CO2-to-HCOOH electrolysis on intercalation-engineered bismuth-oxybromide with self-renewing hydroxyls

Electrocatalytic CO2 reduction is one of the most promising ways to mitigate global warming and energy crisis. BiOBr nanosheets with preferentially exposed facet (0 1 0) was well-fabricated to facilitate formate electrosynthesis, which achieved stable output at ultra-wide voltage window of 1200 mV, and the Faraday efficiency of formate was 96.9 % at −0.7 V vs. RHE. Compared to BiOBr (0 0 1), BiOBr (0 1 0) can promote water-splitting and produce hydroxyls (*OH).

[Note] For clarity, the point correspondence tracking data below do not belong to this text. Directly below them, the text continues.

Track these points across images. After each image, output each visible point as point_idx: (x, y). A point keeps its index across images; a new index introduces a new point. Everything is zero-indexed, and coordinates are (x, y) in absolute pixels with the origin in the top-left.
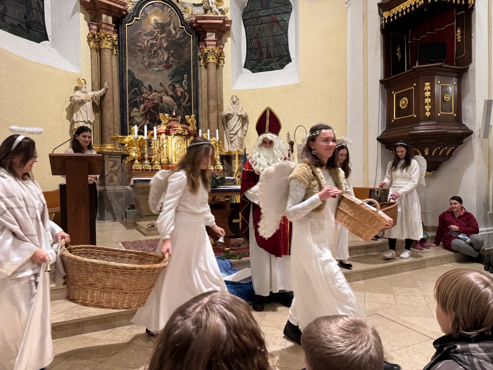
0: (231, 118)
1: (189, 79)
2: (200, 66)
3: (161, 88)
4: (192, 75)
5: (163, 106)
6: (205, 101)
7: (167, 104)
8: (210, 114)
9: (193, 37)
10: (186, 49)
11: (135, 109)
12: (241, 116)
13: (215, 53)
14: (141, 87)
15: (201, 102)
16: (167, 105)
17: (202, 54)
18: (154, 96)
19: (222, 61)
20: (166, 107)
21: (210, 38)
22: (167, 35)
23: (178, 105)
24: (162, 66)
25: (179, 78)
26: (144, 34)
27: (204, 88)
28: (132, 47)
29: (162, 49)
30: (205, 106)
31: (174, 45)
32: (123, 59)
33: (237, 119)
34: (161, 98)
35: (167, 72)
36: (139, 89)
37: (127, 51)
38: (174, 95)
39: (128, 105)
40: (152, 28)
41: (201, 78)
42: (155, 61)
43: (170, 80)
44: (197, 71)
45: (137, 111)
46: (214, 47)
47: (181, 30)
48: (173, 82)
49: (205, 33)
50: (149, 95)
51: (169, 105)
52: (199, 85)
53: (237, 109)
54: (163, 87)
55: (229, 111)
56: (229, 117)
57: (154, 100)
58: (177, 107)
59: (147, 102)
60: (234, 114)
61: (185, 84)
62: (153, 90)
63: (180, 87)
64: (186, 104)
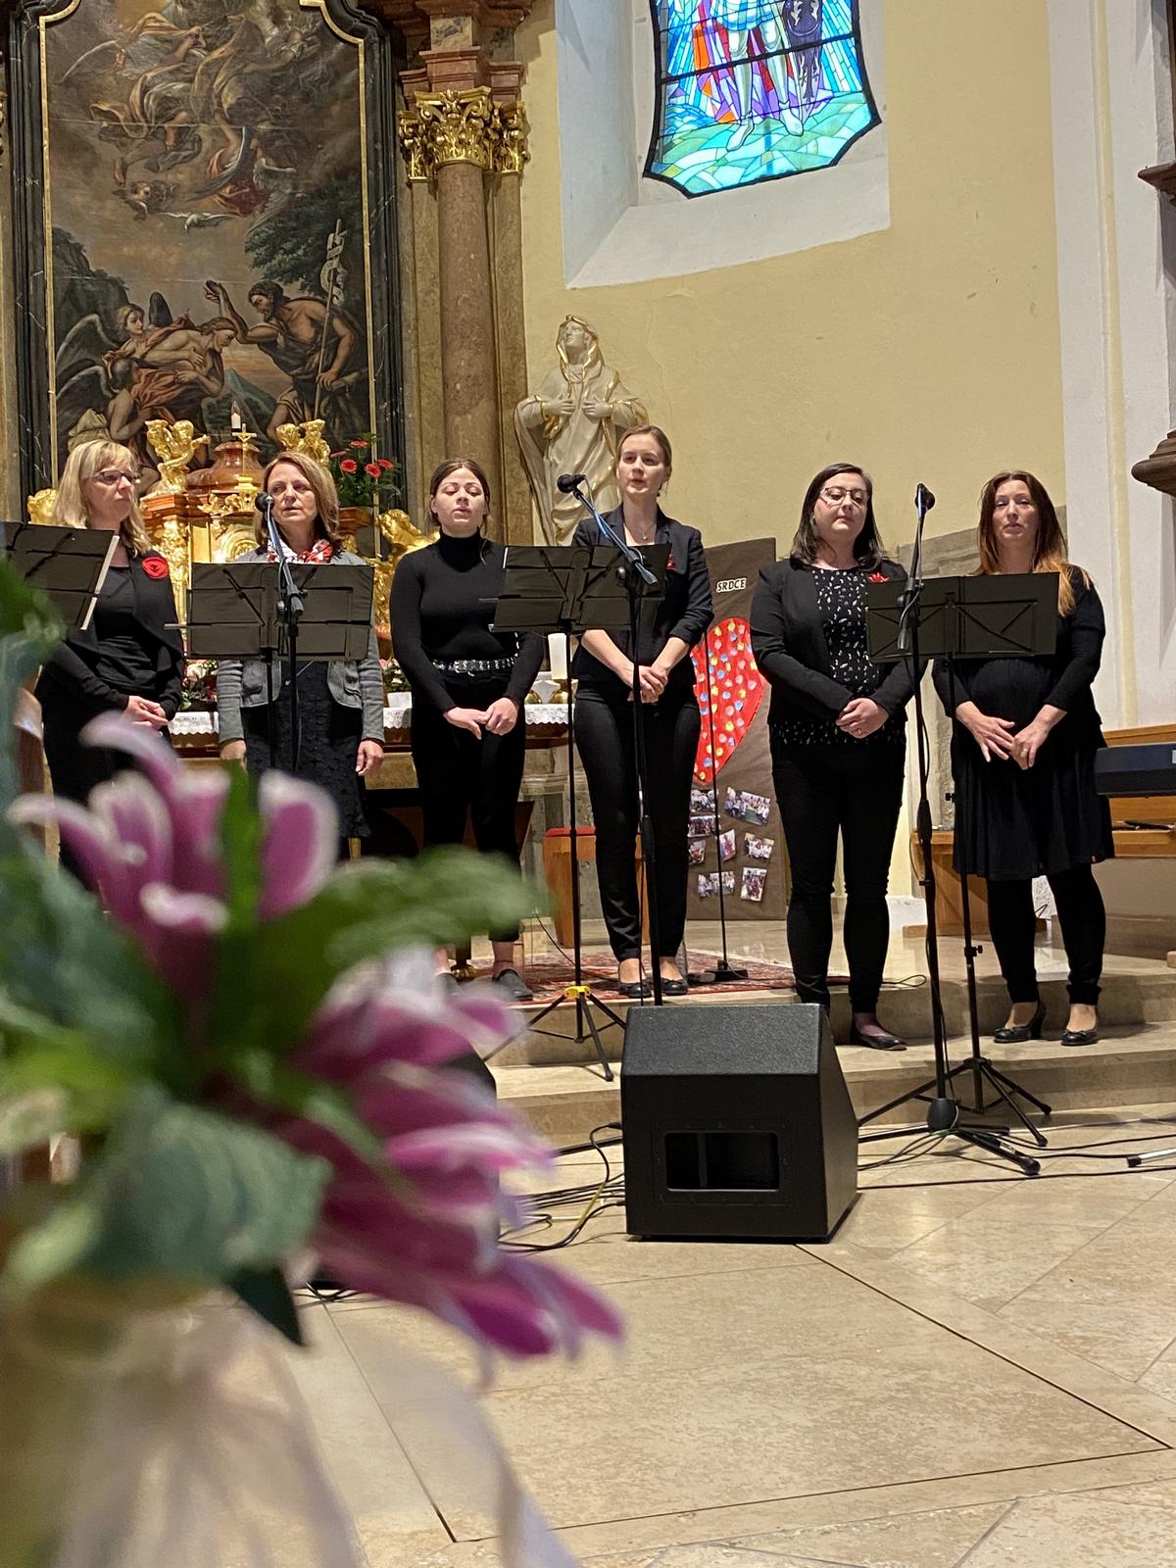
0: (560, 432)
1: (351, 257)
2: (410, 184)
3: (212, 309)
4: (366, 232)
5: (223, 393)
6: (432, 355)
7: (242, 381)
8: (450, 419)
9: (368, 47)
10: (336, 109)
11: (88, 418)
12: (608, 418)
13: (469, 117)
14: (117, 308)
15: (413, 362)
16: (245, 385)
17: (415, 126)
18: (178, 348)
19: (515, 155)
20: (240, 394)
21: (450, 44)
22: (239, 52)
23: (297, 384)
24: (217, 199)
25: (300, 252)
26: (128, 56)
27: (428, 293)
28: (73, 123)
29: (217, 117)
30: (433, 380)
31: (272, 92)
32: (29, 181)
33: (589, 437)
34: (216, 354)
35: (241, 228)
36: (108, 319)
37: (46, 142)
39: (53, 399)
40: (167, 24)
41: (413, 244)
42: (180, 177)
43: (258, 263)
44: (392, 212)
45: (98, 424)
46: (467, 90)
47: (310, 15)
48: (271, 275)
49: (426, 21)
50: (152, 347)
51: (255, 387)
52: (403, 278)
53: (590, 385)
54: (222, 301)
55: (546, 398)
56: (547, 426)
57: (180, 365)
58: (295, 393)
59: (143, 379)
60: (573, 411)
61: (335, 277)
62: (175, 319)
63: (305, 294)
64: (336, 380)
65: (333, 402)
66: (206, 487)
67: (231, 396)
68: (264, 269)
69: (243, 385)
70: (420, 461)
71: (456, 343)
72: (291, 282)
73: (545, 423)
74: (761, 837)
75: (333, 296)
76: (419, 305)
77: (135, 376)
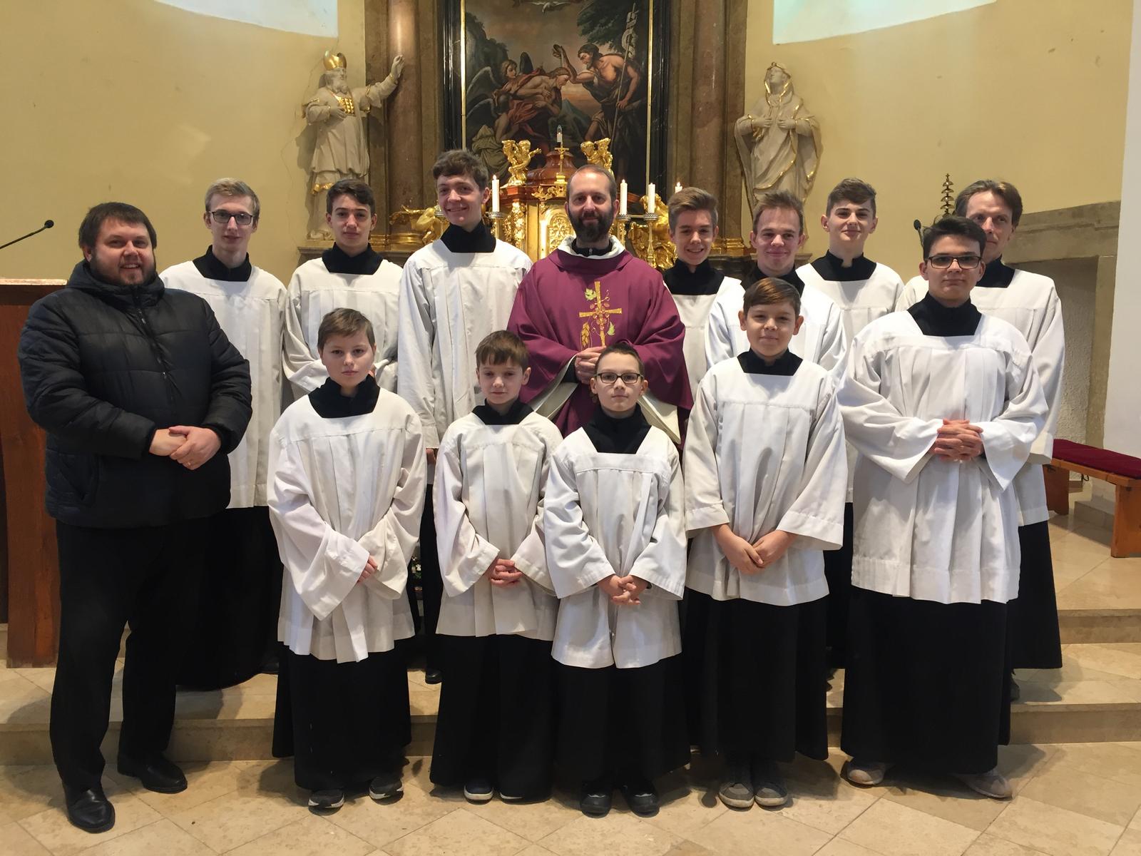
0: (762, 138)
1: (641, 25)
4: (651, 10)
5: (561, 114)
6: (686, 89)
7: (572, 106)
8: (694, 129)
11: (484, 130)
12: (794, 130)
14: (501, 63)
15: (675, 92)
16: (574, 109)
20: (571, 115)
23: (604, 108)
25: (610, 25)
27: (687, 48)
30: (685, 104)
33: (781, 141)
34: (557, 90)
35: (574, 11)
38: (596, 80)
39: (464, 118)
41: (680, 17)
48: (592, 40)
50: (521, 86)
51: (580, 111)
53: (783, 108)
54: (562, 57)
55: (756, 117)
56: (755, 134)
57: (536, 97)
59: (515, 107)
60: (771, 125)
61: (630, 42)
62: (535, 69)
63: (612, 51)
64: (628, 105)
65: (625, 118)
66: (537, 181)
70: (675, 155)
71: (701, 81)
72: (604, 44)
73: (754, 132)
75: (628, 52)
76: (681, 56)
77: (510, 105)
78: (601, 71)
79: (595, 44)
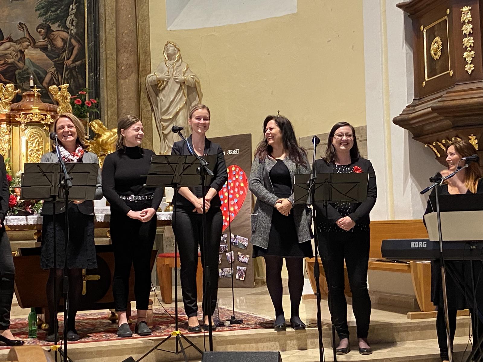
0: (164, 88)
1: (79, 14)
3: (21, 34)
4: (86, 5)
5: (25, 68)
6: (111, 55)
7: (33, 63)
8: (119, 81)
12: (184, 83)
15: (104, 57)
16: (34, 65)
18: (7, 49)
20: (32, 69)
23: (56, 65)
25: (58, 12)
27: (111, 29)
30: (112, 65)
33: (176, 90)
34: (22, 52)
35: (33, 2)
41: (105, 10)
43: (40, 16)
48: (46, 21)
51: (38, 66)
52: (100, 23)
53: (177, 69)
55: (160, 74)
56: (159, 85)
57: (7, 56)
58: (55, 68)
60: (169, 79)
61: (72, 22)
62: (5, 37)
63: (60, 29)
64: (72, 63)
65: (71, 72)
66: (19, 110)
67: (27, 69)
68: (43, 18)
69: (33, 65)
70: (106, 97)
71: (123, 50)
72: (54, 24)
73: (158, 84)
74: (244, 254)
75: (71, 30)
76: (107, 34)
78: (53, 41)
79: (48, 23)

The orderly arrangement of [Bi2O2]2+/[Br]− layers and larger [Bi2O2]2+ layer spacing over the (0 1 0) facet promotes the *OH diffusion to the interlayer and then combining with CO2 to form Bi2O2CO3 intermediates. It finally converts to hydroxyls-contained metallic bismuth after electroreduction. These hydroxyls are proved to be self-renewable to launch a new round of BiOBr-to-Bi2O2CO3-to-active bismuth progress, which promote the activation of CO2 thermodynamically and maintain the stability of operation continuously. The intercalation-engineered strategy overcomes the uncontrollability of electrochemical reconstruction and realize target-regulation of active sites.